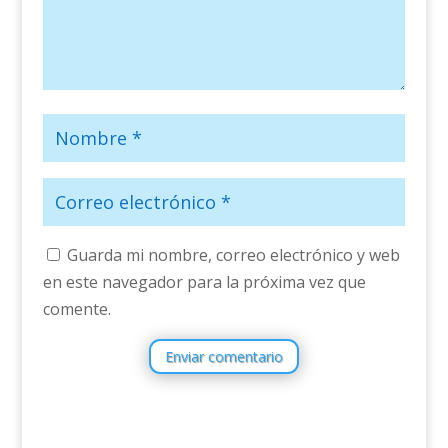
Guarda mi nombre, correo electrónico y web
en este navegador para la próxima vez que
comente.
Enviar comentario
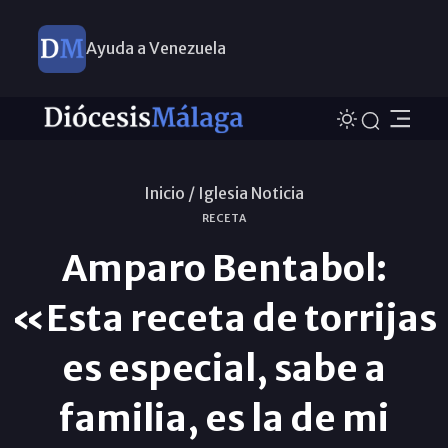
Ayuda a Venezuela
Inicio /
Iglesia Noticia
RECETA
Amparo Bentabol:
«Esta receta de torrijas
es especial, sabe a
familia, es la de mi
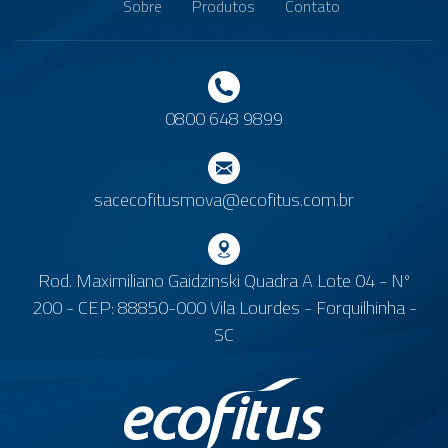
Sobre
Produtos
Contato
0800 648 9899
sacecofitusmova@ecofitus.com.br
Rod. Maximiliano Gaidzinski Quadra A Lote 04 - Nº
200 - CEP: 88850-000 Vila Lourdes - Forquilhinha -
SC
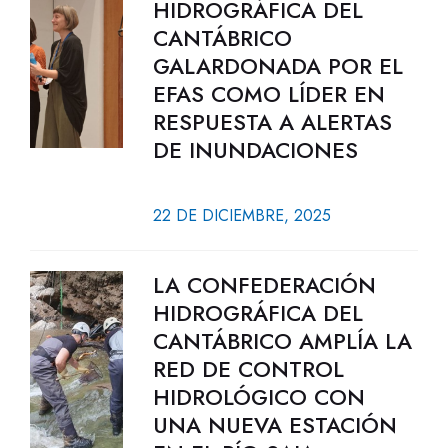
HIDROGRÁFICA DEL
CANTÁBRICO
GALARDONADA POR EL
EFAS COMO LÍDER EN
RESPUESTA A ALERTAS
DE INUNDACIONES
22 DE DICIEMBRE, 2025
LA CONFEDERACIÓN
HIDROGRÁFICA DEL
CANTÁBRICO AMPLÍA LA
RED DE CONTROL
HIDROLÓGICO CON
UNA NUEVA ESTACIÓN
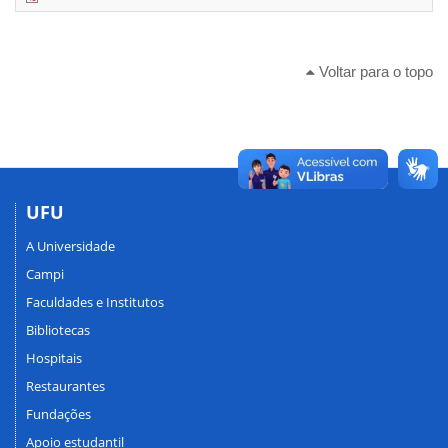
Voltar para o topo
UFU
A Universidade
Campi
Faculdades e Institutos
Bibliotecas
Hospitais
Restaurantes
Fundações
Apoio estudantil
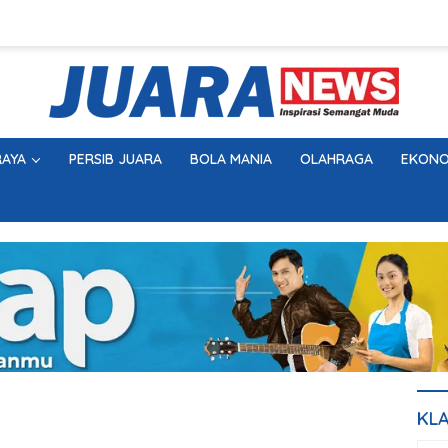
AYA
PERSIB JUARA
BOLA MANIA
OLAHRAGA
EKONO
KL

[ASSIGNMENT]: Reproduce the part of the items that opens at their very start and closes with the line containing "UNA NUEVA ESTACIÓN", keeping every line exactly as it appears and leaving out the pictures.

[ANSWER TO THIS PROBLEM]:
Guarda mi nombre, correo electrónico y web
en este navegador para la próxima vez que
comente.
Enviar comentario
Ayuda a Venezuela
Inicio /
Iglesia Noticia
RECETA
Amparo Bentabol:
«Esta receta de torrijas
es especial, sabe a
familia, es la de mi
Sobre
Produtos
Contato
0800 648 9899
sacecofitusmova@ecofitus.com.br
Rod. Maximiliano Gaidzinski Quadra A Lote 04 - Nº
200 - CEP: 88850-000 Vila Lourdes - Forquilhinha -
SC
HIDROGRÁFICA DEL
CANTÁBRICO
GALARDONADA POR EL
EFAS COMO LÍDER EN
RESPUESTA A ALERTAS
DE INUNDACIONES
22 DE DICIEMBRE, 2025
LA CONFEDERACIÓN
HIDROGRÁFICA DEL
CANTÁBRICO AMPLÍA LA
RED DE CONTROL
HIDROLÓGICO CON
UNA NUEVA ESTACIÓN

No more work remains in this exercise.